Vendredi 28 octobre 2005
5
28
/10
/Oct
/2005
00:00
NOTES DE CHEVET – SEI SHÔNAGON
Elles furent rédigées dans la première moitié du 11éme siècle, vers le milieu de la période Heian (794-1190), époque que les historiens ont nommé « Heiankyo », capitale de la paix, et qui désignait autrefois la ville de Kyoto.
C’est au temps de Heian que se place l’âge d’or de la littérature nippone, son époque classique. Développant leur talent poétique, les gens de Heian aimaient la nature, la musique, et le vin de riz dont ils abusaient souvent lors de festivités hebdomadaires.
Les cérémonies du Shintô et du bouddhisme étaient somptueuses et rehaussaient les souffrances dues aux guerres, aux épidémies et autres catastrophes naturelles.
C’est dans ce contexte que les auteurs japonais vont développer le concept d’aware, humeur romantique faite de sympathie pour la nature, et de pitié pour la tristesse des êtres et des choses.
La littérature écrite en japonais entre le Xéme et le XIIéme siècle est une littérature féminine.

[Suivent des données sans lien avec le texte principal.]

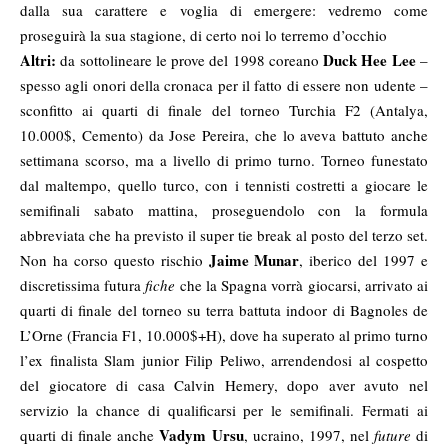
dalla sua carattere e voglia di emergere: vedremo come
proseguirà la sua stagione, di certo noi lo terremo d’occhio
Altri:
Duck Hee Lee
da sottolineare le prove del 1998 coreano
–
spesso agli onori della cronaca per il fatto di essere non udente –
sconfitto ai quarti di finale del torneo Turchia F2 (Antalya,
10.000$, Cemento) da Jose Pereira, che lo aveva battuto anche
settimana scorso, ma a livello di primo turno. Torneo funestato
dal maltempo, quello turco, con i tennisti costretti a giocare le
semifinali sabato mattina, proseguendolo con la formula
abbreviata che ha previsto il super tie break al posto del terzo set.
Jaime Munar
Non ha corso questo rischio
, iberico del 1997 e
discretissima futura
fiche
che la Spagna vorrà giocarsi, arrivato ai
quarti di finale del torneo su terra battuta indoor di Bagnoles de
L’Orne (Francia F1, 10.000$+H), dove ha superato al primo turno
l’ex finalista Slam junior Filip Peliwo, arrendendosi al cospetto
del giocatore di casa Calvin Hemery, dopo aver avuto nel
servizio la chance di qualificarsi per le semifinali. Fermati ai
Vadym Ursu
quarti di finale anche
, ucraino, 1997, nel
future
di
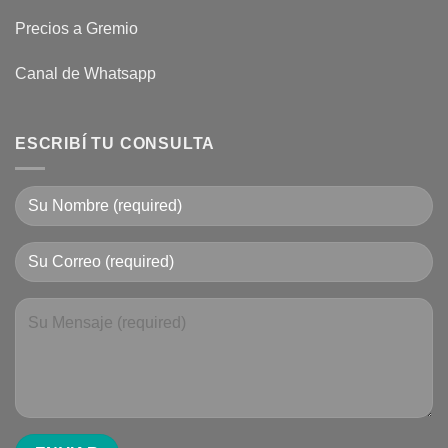
Precios a Gremio
Canal de Whatsapp
ESCRIBÍ TU CONSULTA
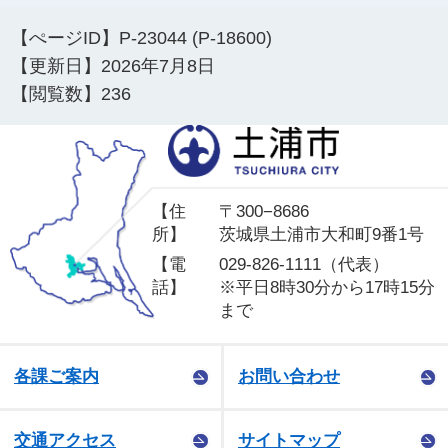
【ぺージID】
P-23044 (P-18600)
【更新日】
2026年7月8日
【閲覧数】
236
土
【住
〒300−8686
所】
茨城県土浦市大和町9番1号
【電
029-826-1111（代表）
話】
※平日8時30分から17時15分
まで
各課ご案内
お問い合わせ
交通アクセス
サイトマップ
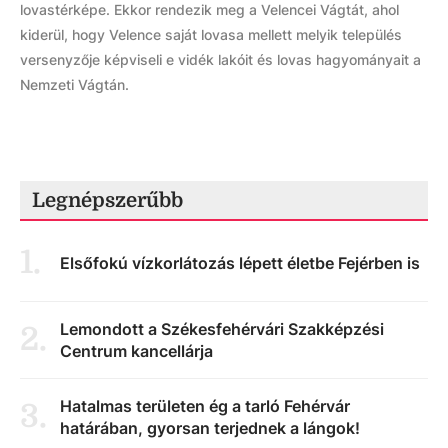
lovastérképe. Ekkor rendezik meg a Velencei Vágtát, ahol
kiderül, hogy Velence saját lovasa mellett melyik település
versenyzője képviseli e vidék lakóit és lovas hagyományait a
Nemzeti Vágtán.
Legnépszerűbb
1
.
Elsőfokú vízkorlátozás lépett életbe Fejérben is
Lemondott a Székesfehérvári Szakképzési
2
.
Centrum kancellárja
Hatalmas területen ég a tarló Fehérvár
3
.
határában, gyorsan terjednek a lángok!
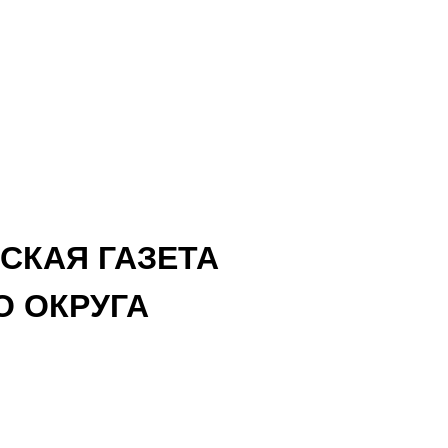
СКАЯ ГАЗЕТА
 ОКРУГА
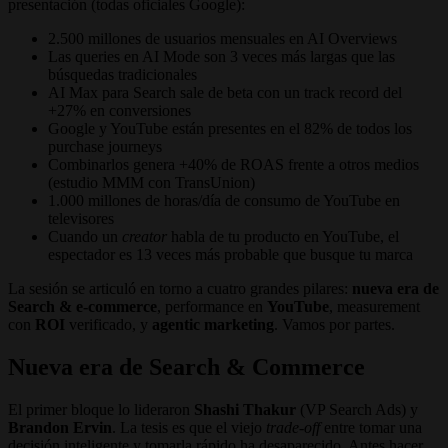
presentación (todas oficiales Google):
2.500 millones de usuarios mensuales en AI Overviews
Las queries en AI Mode son 3 veces más largas que las
búsquedas tradicionales
AI Max para Search sale de beta con un track record del
+27% en conversiones
Google y YouTube están presentes en el 82% de todos los
purchase journeys
Combinarlos genera +40% de ROAS frente a otros medios
(estudio MMM con TransUnion)
1.000 millones de horas/día de consumo de YouTube en
televisores
Cuando un
creator
habla de tu producto en YouTube, el
espectador es 13 veces más probable que busque tu marca
La sesión se articuló en torno a cuatro grandes pilares:
nueva era de
Search & e-commerce
, performance en
YouTube
, measurement
con
ROI
verificado, y
agentic marketing
. Vamos por partes.
Nueva era de Search & Commerce
El primer bloque lo lideraron
Shashi Thakur
(VP Search Ads) y
Brandon Ervin
. La tesis es que el viejo
trade-off
entre tomar una
decisión inteligente y tomarla rápido ha desaparecido. Antes hacer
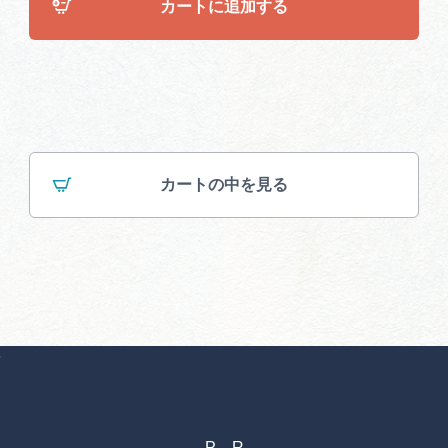
カートに追加する
カートの中を見る
７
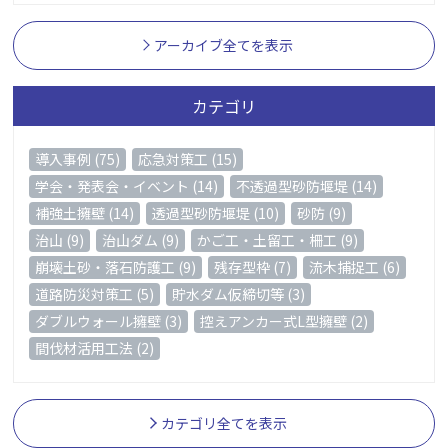
アーカイブ全てを表示
カテゴリ
導入事例 (75)
応急対策工 (15)
学会・発表会・イベント (14)
不透過型砂防堰堤 (14)
補強土擁壁 (14)
透過型砂防堰堤 (10)
砂防 (9)
治山 (9)
治山ダム (9)
かご工・土留工・柵工 (9)
崩壊土砂・落石防護工 (9)
残存型枠 (7)
流木捕捉工 (6)
道路防災対策工 (5)
貯水ダム仮締切等 (3)
ダブルウォール擁壁 (3)
控えアンカー式L型擁壁 (2)
間伐材活用工法 (2)
カテゴリ全てを表示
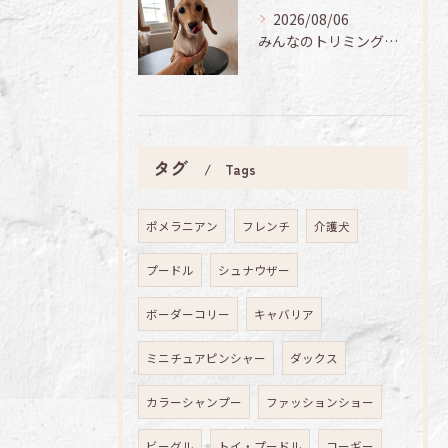
2026/08/06
みんなのトリミング日記🌟
タグ
Tags
ポメラニアン
フレンチ
介護犬
プードル
シュナウザー
ボーダーコリー
キャバリア
ミニチュアピンシャー
ダックス
カラーシャンプー
ファッションショー
ビーグル
トイ・プードル
コーギー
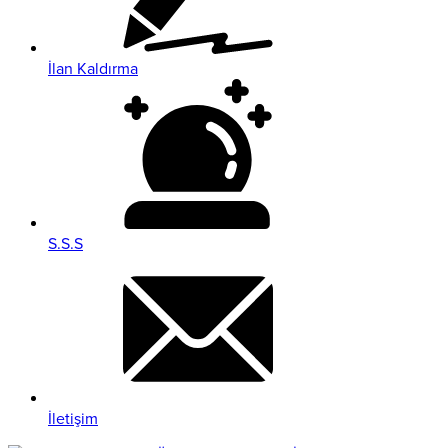
İlan Kaldırma
S.S.S
İletişim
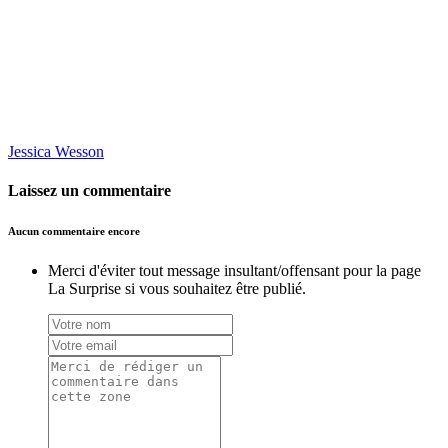
Jessica Wesson
Laissez un commentaire
Aucun commentaire encore
Merci d'éviter tout message insultant/offensant pour la page
La Surprise si vous souhaitez être publié.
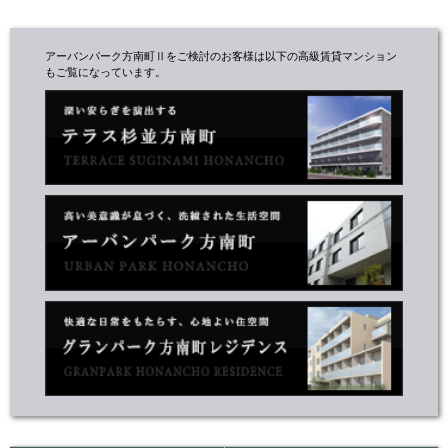
アーバンパーク方南町Ⅱをご検討のお客様は以下の高級賃貸マンション
もご覧になっています。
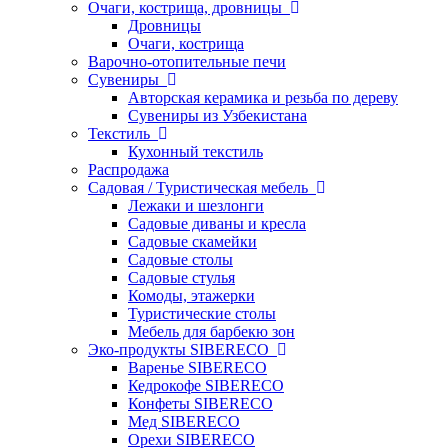
Очаги, кострища, дровницы
Дровницы
Очаги, кострища
Варочно-отопительные печи
Сувениры
Авторская керамика и резьба по дереву
Сувениры из Узбекистана
Текстиль
Кухонный текстиль
Распродажа
Садовая / Туристическая мебель
Лежаки и шезлонги
Садовые диваны и кресла
Садовые скамейки
Садовые столы
Садовые стулья
Комоды, этажерки
Туристические столы
Мебель для барбекю зон
Эко-продукты SIBERECO
Варенье SIBERECO
Кедрокофе SIBERECO
Конфеты SIBERECO
Мед SIBERECO
Орехи SIBERECO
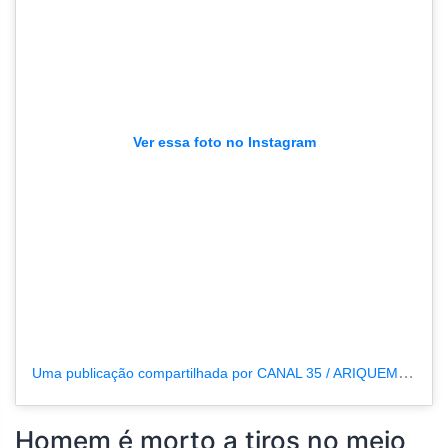
Ver essa foto no Instagram
Uma publicação compartilhada por CANAL 35 / ARIQUEMES190 (@tvpcanal35)
Homem é morto a tiros no meio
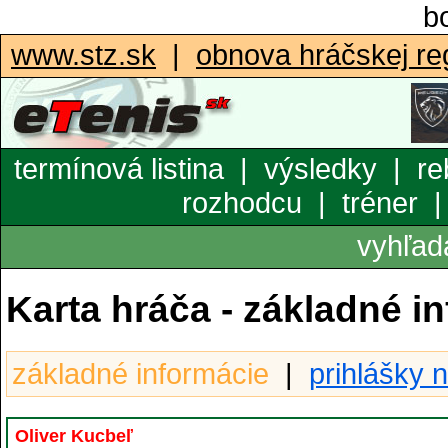
bo
www.stz.sk
|
obnova hráčskej reg
termínová listina
|
výsledky
|
re
rozhodcu
|
tréner
vyhľad
Karta hráča - základné i
základné informácie
|
prihlášky n
Oliver Kucbeľ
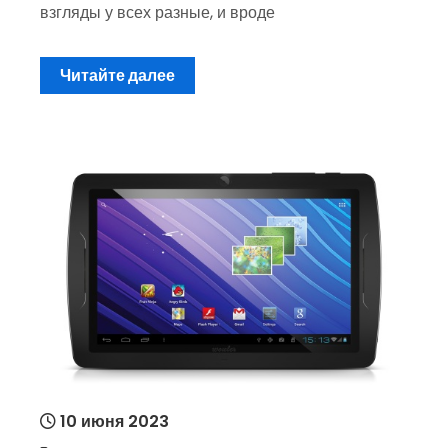
взгляды у всех разные, и вроде
Читайте далее
10 июня 2023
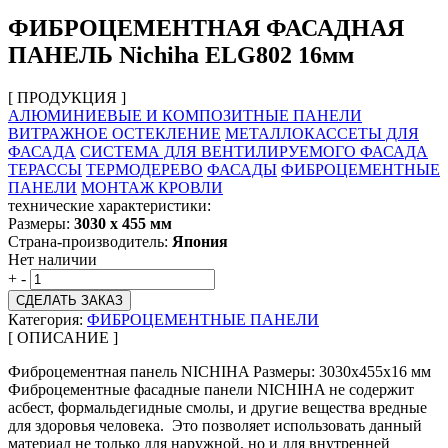
ФИБРОЦЕМЕНТНАЯ ФАСАДНАЯ
ПАНЕЛЬ Nichiha ELG802 16мм
[ ПРОДУКЦИЯ ]
АЛЮМИНИЕВЫЕ И КОМПОЗИТНЫЕ ПАНЕЛИ
ВИТРАЖНОЕ ОСТЕКЛЕНИЕ
МЕТАЛЛОКАССЕТЫ ДЛЯ
ФАСАДА
СИСТЕМА ДЛЯ ВЕНТИЛИРУЕМОГО ФАСАДА
ТЕРАССЫ
ТЕРМОДЕРЕВО
ФАСАДЫ
ФИБРОЦЕМЕНТНЫЕ
ПАНЕЛИ
МОНТАЖ КРОВЛИ
технические характеристики:
Размеры:
3030 х 455 мм
Страна-производитель:
Япония
Нет наличии
+
-
СДЕЛАТЬ ЗАКАЗ
Категория:
ФИБРОЦЕМЕНТНЫЕ ПАНЕЛИ
[ ОПИСАНИЕ ]
Фиброцементная панель NICHIHA Размеры: 3030х455х16 мм
Фиброцементные фасадные панели NICHIHA не содержит
асбест, формальдегидные смолы, и другие вещества вредные
для здоровья человека. Это позволяет использовать данный
материал не только для наружной, но и для внутренней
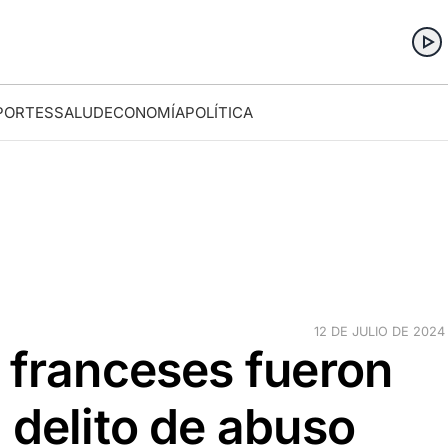
PORTES
SALUD
ECONOMÍA
POLÍTICA
12 DE JULIO DE 2024 
 franceses fueron
 delito de abuso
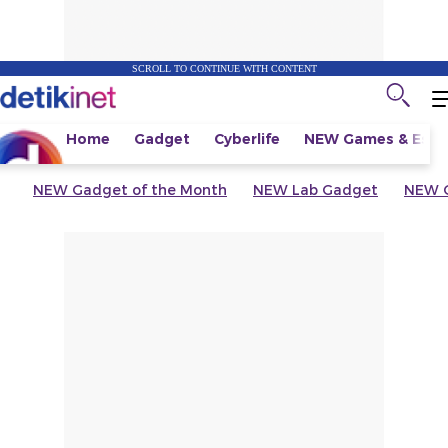
SCROLL TO CONTINUE WITH CONTENT
Home
Gadget
Cyberlife
NEW
Games & Espo
NEW
Gadget of the Month
NEW
Lab Gadget
NEW
G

Elles écrivaient des journaux (nikki) où étaient rapporté leur vie d’amante, d’épouse, et de mère.
Dans le cas présent, les notes de chevet sont des « soshi», pouvant être traduits par écrits intimes.Ce ne sont pas des nikki, car contrairement à eux ils ne respectent pas d’ordre chronologique, ni de plan particulier.
Ils sont écrits au fil du pinceau, esquisses que Sei Shônagon a jeté sur le papier au fil de ses pensées.
Le mot Shônagon signifie « 3éme sous-secrétaire d’état », et Sei exprime l’idée de pureté dont la racine est kiyo (son nom de famille est Kiyowara, « lande pure »).
Elle est au service de l’impératrice Teishi.
Dans ce récit, les sujets les plus divers se succèdent immédiatement, et un mot que Sei emploie va tout à coup lui rappeler une anecdote puisée dans ses souvenirs personnels.
Elle parle de tout, s’émerveille et s’indigne, et énumère les astres, les époques de l’année, les lieux et les paysages connus, les végétaux, les animaux et les hommes, évidemment…
(Sei Shônagon by Otsuka)
Elle disserte des qualités physiques, morales et esthétiques, ainsi que des choses qui éveillent en elle tel ou tel sentiment. C’est une véritable poétesse qui se découvre à nos yeux, douée d’une sensibilité et d’une acquitté sans pareille.
Elle dessine en quelques traits des tableaux, peint l’aspect des jardins sous la rosée matinale, découvre les lumières des bateaux qui brillent comme des étoiles…
Elle capte des scènes anodines et les transforme en instant d’absolu, comme ces enfants cueillant des fleurs de pêchers, ou ce jardin ravagé par la tempête de la nuit qui n’a plus le même visage au réveil.
Des scènes curieuses, comme le vieux chaman endormant la femme qu’il désensorcelle, succèdent à une nouvelle musique pour l’oreille, lorsque Sei nous fait entendre le bruissement des feuilles en automne, ou le son d’une cloche lointaine…
Sei trace encore les portraits moraux des gens qui l’entourent et se délecte des parfums de l’encens ou de l’air frais du soir.
Elle nous offre enfin des pensées étonnantes tout au long de ces listes surprenantes.
Elle finira par se marier avec un gouverneur provincial, se fait nonne bouddhiste après sa mort et nous laisse ce romansous forme de confession.